= Bluebirds Used to Croon in the Choir: Stories =

First edition (publ. TriQuarterly)

Bluebirds Used to Croon the Choir: Stories is a jazzy collection of short stories and little moments from genre-hopping Chicago author Joe Meno. Released by Planet Punk books in 2005.

==Plot summary==
The books starts with "The Use of Medicine," about a pair of kids using an old bottle of belladonna and a hypodermic they find among their father's medical supplies to drug little animals.

"In the Arms of Someone You Love" is set in revolutionary Cuba, where a man worries about losing his wife to a dashing magician. The city erupts in violence, and the man makes a devilish barter for the sake of love, a move that takes this tale out of the realm of magical realism and into that of high romantic fantasy.

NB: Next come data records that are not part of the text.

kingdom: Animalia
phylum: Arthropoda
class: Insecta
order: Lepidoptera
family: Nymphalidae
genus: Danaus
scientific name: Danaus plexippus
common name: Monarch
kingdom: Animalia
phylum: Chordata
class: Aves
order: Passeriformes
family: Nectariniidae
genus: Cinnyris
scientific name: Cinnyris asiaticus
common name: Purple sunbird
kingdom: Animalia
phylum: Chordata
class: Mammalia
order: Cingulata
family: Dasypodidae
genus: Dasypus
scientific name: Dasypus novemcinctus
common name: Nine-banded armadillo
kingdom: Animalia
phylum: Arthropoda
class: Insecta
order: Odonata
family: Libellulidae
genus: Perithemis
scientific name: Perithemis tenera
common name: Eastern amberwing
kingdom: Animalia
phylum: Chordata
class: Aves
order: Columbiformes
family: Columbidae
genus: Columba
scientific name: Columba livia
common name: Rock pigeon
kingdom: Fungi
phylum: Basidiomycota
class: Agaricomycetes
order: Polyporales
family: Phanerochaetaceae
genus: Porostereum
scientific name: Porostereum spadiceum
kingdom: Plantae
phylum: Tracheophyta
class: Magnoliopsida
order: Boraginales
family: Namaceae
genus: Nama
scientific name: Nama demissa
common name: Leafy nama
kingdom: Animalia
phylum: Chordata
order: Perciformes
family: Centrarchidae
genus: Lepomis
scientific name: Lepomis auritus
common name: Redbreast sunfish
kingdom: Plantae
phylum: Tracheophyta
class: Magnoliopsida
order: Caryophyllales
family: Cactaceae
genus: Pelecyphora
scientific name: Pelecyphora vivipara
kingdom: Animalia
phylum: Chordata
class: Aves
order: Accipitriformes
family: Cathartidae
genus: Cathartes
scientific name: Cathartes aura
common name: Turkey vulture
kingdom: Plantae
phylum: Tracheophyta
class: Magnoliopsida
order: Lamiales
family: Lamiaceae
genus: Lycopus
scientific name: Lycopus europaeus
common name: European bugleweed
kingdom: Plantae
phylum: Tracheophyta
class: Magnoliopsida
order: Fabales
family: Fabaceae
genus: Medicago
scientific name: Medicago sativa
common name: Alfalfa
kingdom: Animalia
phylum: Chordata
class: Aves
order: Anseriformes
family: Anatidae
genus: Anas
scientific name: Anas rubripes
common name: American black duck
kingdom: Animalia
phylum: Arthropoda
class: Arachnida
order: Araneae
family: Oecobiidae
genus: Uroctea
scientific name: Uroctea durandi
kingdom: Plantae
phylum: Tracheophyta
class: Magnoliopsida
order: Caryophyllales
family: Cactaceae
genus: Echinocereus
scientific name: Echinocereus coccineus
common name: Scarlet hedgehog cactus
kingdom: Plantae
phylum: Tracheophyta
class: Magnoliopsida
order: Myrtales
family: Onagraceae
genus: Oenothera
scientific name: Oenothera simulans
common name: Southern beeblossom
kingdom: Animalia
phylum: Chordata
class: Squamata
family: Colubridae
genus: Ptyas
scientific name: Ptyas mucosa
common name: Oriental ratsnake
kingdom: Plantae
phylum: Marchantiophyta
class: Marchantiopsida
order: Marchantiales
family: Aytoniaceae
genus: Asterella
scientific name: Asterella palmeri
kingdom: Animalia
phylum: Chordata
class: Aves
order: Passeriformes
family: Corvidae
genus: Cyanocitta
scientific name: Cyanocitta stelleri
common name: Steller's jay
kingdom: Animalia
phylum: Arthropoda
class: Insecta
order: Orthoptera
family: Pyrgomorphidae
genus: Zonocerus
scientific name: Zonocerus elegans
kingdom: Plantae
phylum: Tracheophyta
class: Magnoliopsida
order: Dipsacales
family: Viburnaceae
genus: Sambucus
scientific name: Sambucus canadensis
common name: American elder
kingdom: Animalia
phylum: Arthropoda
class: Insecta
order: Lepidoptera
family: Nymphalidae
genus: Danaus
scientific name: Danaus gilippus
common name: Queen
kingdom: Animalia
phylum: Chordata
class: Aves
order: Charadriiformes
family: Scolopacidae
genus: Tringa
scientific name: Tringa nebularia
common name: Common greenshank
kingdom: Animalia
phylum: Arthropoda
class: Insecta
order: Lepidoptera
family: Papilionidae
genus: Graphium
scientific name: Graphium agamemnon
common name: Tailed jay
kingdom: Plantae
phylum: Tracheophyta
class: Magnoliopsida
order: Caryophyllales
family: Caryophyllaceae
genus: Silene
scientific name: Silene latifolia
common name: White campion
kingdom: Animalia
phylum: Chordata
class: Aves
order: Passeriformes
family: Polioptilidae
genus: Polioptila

More mundane matters prevail in such stories as "Mr. Song," which portrays a cad who pays the aged crooner in the apartment next door to sing ballads through the thin walls as a way of setting the mood, and "I'll Be Your Sailor," in which a schlemiel carries on a benighted affair with a woman in his apartment building who works at a themed fast-food restaurant and has a hockey-loving brute for an uncaring husband.

"A Trip to Greek Mythology Camp" is a painfully comic scenario about a summer camp full of socially awkward kids who assume that in numbers they will find acceptance.